“Canadian Zinc Corporation”….We do not have to tell you that today’s stock markets are quite inefficient and overlook numerous stocks that are exceptionally undervalued. We hear investors’ complaints constantly. As well, we should also mention that the North American brokerage industry’s greatest ability is finding and recommending specific stocks long after they are no longer undervalued and usually well after they have already had significant moves up in price. Brokerage houses also display an unmatched talent for continuing to recommend stocks long after excessive runs up in price near their price highs. That will never change.
Let’s take our “somewhat different type look” at a company that using rather rigorous valuation gauges is now selling at levels that if we are correct, would be considered as undervalued. Canadian Zinc Corporation, symbol CZN, is a Canadian junior exploration mining company based in British Columbia. Their major asset and our key valuation focus is their 100% owned Prairie Creek Mine located in the Northwest Territories. While the company is classified as an exploration junior, their 43-101 reserves and resources are in hand and are substantial. And yet, there is the potential to dramatically expand their zinc, lead and silver holdings with continued exploration. We see a strong likelihood of expansion of their already huge resources and reserves.

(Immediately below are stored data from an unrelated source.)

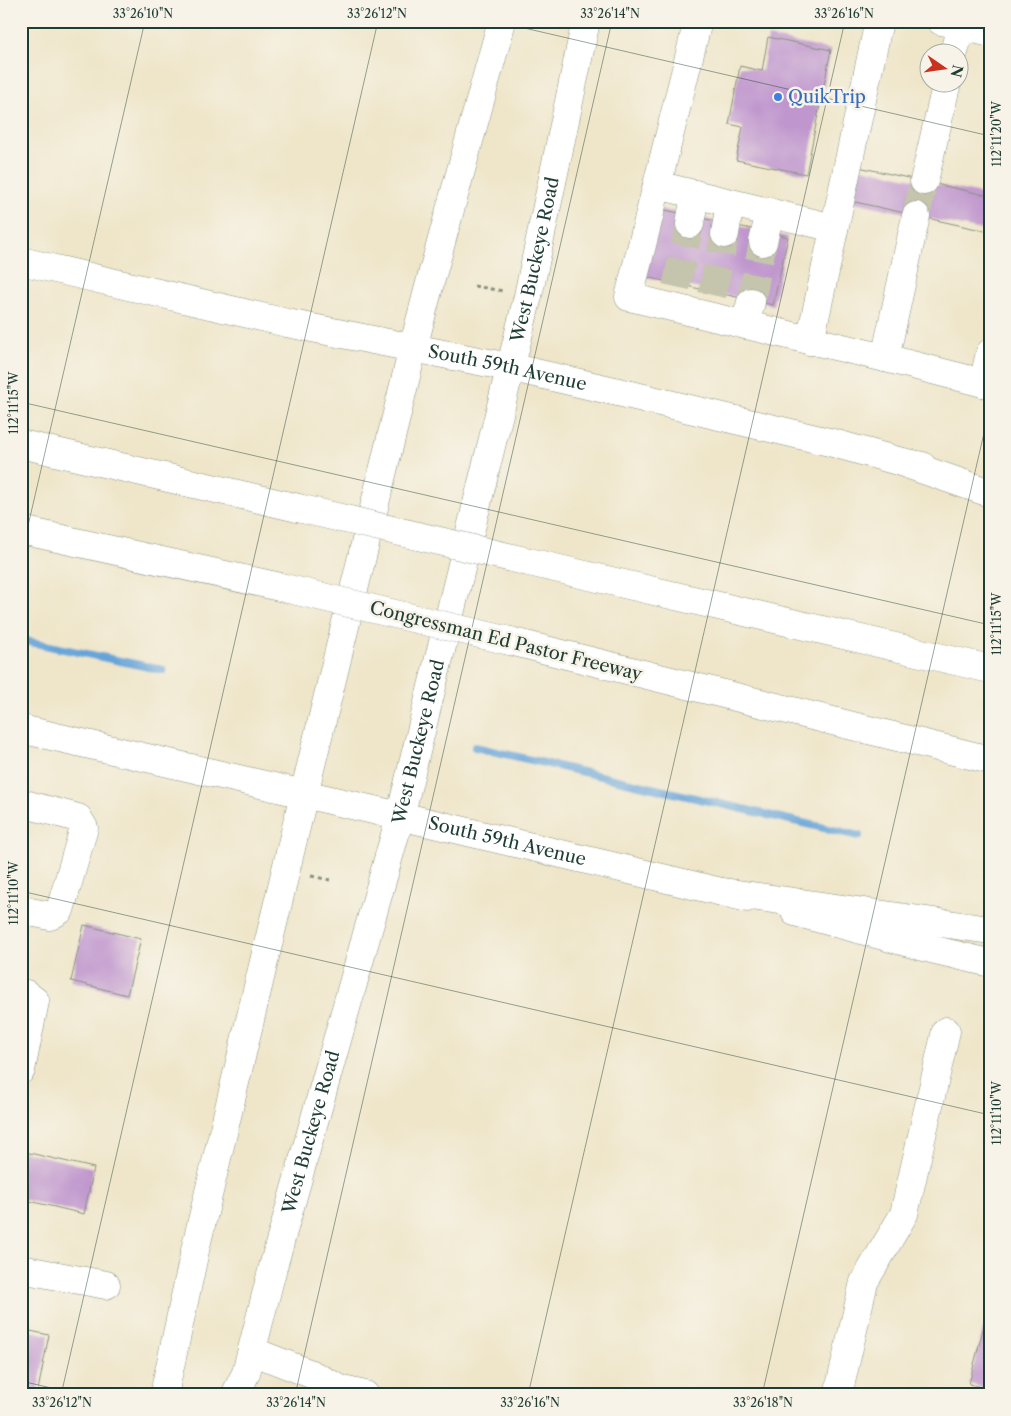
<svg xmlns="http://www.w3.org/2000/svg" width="1011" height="1416" font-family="'Libre Caslon Text',serif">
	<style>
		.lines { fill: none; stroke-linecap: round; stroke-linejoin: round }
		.stream { stroke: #66a4d8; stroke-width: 8 }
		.building { fill: #bf96ce }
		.minor-tunnel { stroke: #c5c4ac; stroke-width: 28; stroke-dasharray: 28 14; stroke-linecap: butt }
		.minor-casing { stroke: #87927f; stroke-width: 29 }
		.major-casing { stroke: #87927f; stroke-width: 29 }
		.highway-casing { stroke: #87927f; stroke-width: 29 }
		.path { stroke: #87927f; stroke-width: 3; stroke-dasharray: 4 4; stroke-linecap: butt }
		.minor { stroke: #fff; stroke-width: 28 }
		.major { stroke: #fff; stroke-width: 28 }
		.highway { stroke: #fff; stroke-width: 28 }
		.highway-bridge-casing { stroke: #87927f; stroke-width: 29; stroke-linecap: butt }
		.highway-bridge { stroke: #fff; stroke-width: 28 }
		.ticks { fill: none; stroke: #1f3d34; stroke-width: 1; stroke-opacity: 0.45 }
		.shop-dot { fill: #3f7fe0; stroke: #f7f3e8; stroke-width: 2 }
		.labels { text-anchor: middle; stroke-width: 5; stroke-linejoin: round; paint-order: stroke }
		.shop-label { font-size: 18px; fill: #366cbe; stroke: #f7f3e8; text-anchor: start }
		.street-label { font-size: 18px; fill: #1f3d34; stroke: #f7f3e8 }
		.neatline { fill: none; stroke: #1f3d34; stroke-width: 2 }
		.ticks-label { font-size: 12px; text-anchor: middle; fill: #1f3d34 }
	</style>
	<rect width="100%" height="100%" fill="#f7f3e8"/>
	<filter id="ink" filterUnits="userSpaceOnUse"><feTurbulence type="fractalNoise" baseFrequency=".02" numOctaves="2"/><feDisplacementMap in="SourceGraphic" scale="10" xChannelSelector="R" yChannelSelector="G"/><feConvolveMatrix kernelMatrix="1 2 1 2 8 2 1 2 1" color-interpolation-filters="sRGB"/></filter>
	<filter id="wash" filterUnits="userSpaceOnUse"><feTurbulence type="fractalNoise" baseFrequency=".0096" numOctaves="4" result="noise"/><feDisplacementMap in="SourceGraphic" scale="20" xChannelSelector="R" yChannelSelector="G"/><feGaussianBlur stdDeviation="1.12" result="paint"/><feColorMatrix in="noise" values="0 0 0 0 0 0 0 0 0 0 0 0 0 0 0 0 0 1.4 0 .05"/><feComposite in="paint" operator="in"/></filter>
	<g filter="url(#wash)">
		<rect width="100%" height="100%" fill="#efe6ca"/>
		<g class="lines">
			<g class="stream">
				<path d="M21,640l142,30"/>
				<path d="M475,747l384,89"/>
			</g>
		</g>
		<g id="blocks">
			<g class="building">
				<path d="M768,37l63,13 -25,124 -70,-14 7,-33 -14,-3 11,-58 22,5z"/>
				<path d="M854,166l136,30v36l-144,-32z"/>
				<path d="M656,208l132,29 -15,68 -132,-29z"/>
				<path d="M84,925l57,14 -14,56 -56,-14z"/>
				<path d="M21,1151l73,17 -10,46 -63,-15z"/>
				<path d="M989,1306h1v83l-21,-5z"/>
				<path d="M21,1329l28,6 -12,60h-16z"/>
			</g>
		</g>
	</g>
	<g filter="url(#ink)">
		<use href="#blocks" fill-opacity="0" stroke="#87927f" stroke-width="1"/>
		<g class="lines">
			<g class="minor-tunnel">
				<path d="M916,216l8,-35"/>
				<path d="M676,287l14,-63"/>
				<path d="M712,295l13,-61"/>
				<path d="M751,302l12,-60"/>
			</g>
			<g class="minor-casing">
				<g id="minor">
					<path d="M698,21l-69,276 256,61 98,25"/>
					<path d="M941,21l49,12"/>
					<path d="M954,52l7,-26"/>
					<path d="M924,181l23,-99"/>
					<path d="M657,185l177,43"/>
					<path d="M690,224l5,-30"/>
					<path d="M725,234l5,-31"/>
					<path d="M763,242l7,-30"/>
					<path d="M745,325l6,-23"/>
					<path d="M810,341l69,-320"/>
					<path d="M990,353l-7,30 7,1"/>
					<path d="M885,358l31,-142"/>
					<path d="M21,803l57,15 6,10 -24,82 -10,6 -29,-6"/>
					<path d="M21,993l5,1 9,7 -14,69"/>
					<path d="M21,1269l85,16"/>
					<path d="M252,1351l59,23 31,16 23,5"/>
					<path d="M838,1395l26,-113 40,-68 42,-183"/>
				</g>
			</g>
			<g class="major-casing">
				<g id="major">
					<path id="s1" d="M21,261l266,62 222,44 105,24 219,52 65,18 24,5"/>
					<path id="s2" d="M21,729l422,97 304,72"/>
					<path d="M795,912l140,38 55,13"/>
					<path d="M167,1395l-1,-10 30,-139 108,-452 109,-446 18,-69 71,-258"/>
					<path id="s3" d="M235,1395l11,-22 27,-106 127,-450 128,-521 58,-275"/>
				</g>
			</g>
			<g class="highway-casing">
				<g id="highway">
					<path d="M21,444l277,64"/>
					<path d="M898,461l92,32"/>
					<path d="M21,530l259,57"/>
					<path d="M529,562l461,107"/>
					<path d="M510,641l480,119"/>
					<path d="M723,892l267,38"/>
				</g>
			</g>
			<g class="path">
				<path d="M474,286l29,5"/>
				<path d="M311,876l19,4"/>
			</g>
			<use href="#minor" class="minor"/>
			<use href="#major" class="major"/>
			<use href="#highway" class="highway"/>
			<g class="highway-bridge-casing">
				<g id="highway-bridge">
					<path d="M298,508l231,54"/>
					<path d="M280,587l230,54"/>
				</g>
			</g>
			<use href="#highway-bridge" class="highway-bridge"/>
		</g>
	</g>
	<path class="ticks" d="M494,21l496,115M21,402l969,223M21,556l124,-535M21,891l969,224M21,1381l61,14M61,1395l317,-1374M295,1395l317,-1374M528,1395l317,-1374M762,1395l228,-988"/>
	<circle class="shop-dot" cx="778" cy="97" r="5"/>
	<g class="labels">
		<g class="shop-label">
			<text x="788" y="103">QuikTrip</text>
		</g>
		<g class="street-label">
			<text dy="6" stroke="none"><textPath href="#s3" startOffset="1175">West Buckeye Road</textPath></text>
			<text dy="6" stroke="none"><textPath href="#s1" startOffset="498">South 59th Avenue</textPath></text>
			<text transform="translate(506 641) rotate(14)" y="6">Congressman Ed Pastor Freeway</text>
			<text dy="6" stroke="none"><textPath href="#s3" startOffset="679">West Buckeye Road</textPath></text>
			<text dy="6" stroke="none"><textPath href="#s2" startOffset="499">South 59th Avenue</textPath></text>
			<text dy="6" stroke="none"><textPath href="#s3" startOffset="274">West Buckeye Road</textPath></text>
		</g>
	</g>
	<rect width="1011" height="1416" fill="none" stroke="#f7f3e8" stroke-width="55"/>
	<g transform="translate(944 68) rotate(103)"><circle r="24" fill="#f7f3e8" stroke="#a1aaa0"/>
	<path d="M0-4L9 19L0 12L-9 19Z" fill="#c8321e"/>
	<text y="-8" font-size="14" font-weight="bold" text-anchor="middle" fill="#1f3d34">N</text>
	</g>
	<rect x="28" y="28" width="956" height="1360" class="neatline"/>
	<g class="ticks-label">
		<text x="143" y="18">33°26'10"N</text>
		<text x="377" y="18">33°26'12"N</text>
		<text x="610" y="18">33°26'14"N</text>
		<text x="844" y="18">33°26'16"N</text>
		<text transform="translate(997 134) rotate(-90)" y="4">112°11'20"W</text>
		<text transform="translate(14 403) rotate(-90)" y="4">112°11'15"W</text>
		<text transform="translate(997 624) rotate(-90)" y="4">112°11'15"W</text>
		<text transform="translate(14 893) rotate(-90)" y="4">112°11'10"W</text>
		<text transform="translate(997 1113) rotate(-90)" y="4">112°11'10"W</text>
		<text x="62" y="1407">33°26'12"N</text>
		<text x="296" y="1407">33°26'14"N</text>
		<text x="530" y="1407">33°26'16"N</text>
		<text x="763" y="1407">33°26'18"N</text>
	</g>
</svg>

A key point worth noting is the fact that the Prairie Creek Mine is already at a very advanced stage of development. Others have noticed Canadian Zinc as well. Sprott Asset Management owns approximately 12% of the shares and a Chinese institution owns 8%; we are not alone in our assessment of its exceptionally overlooked value.
Calculating Minds or Calculating Mines!
Canadian Zinc presently has 3,000,000,000 pounds of Zinc measured, indicated and inferred. To be conservative, we will use 10% of the 3 billion pounds for this calculation which would be 300,000,000 pounds. The price of Zinc today is .95 cents. For in-ground minerals there are different percentages that one can use. For today, we will use .10 cents per pound in the ground for 300 million pounds. It would give us a value of $30,000,000 for the Zinc. With 166,482,910 shares outstanding, it would give us a value of .18 cents per share in Zinc. Again, we allow for no consideration for expected expansion of reserves through continued exploration. And…
Canadian Zinc also has 2,500,000,000 pounds of Lead. Using 10% of their measured, indicated and inferred lead would be 250,000,000 pounds of lead. The price of lead today is .98 cents so to keep it simple, we will use .10 cents. That would give us a value of $25,000,000 which would be equal to .15 cents a share. And…
We will not consider their copper resources, but CZN has 70,000,000 ounces of silver. If we give the in ground silver a value of .50 cents per ounce that would give a value of $35,000,000 which comes to .21 cents per share in silver.
If we add up .21 cents for the silver, .15 cents for the lead and .18 cents for the zinc, it would give a value per share of .54 cents per share in bare bone assets. I know that it is rather subjective, as we are attempting to judge what should be a proper valuation gauge and until certain fundamental events occur, we are often groping for a method of determining valuation. Yes, it is always up to debate.
While there is no production as yet as Canadian Zinc Corporation awaits final approval to commence true production, it remains a speculative stock as is any exploration company. We cannot say when that expected approval will come. With CZN selling in the .65 cents range, in our estimation, it merits investor attention. The asset value per share is exceptional. We will be monitoring it closely.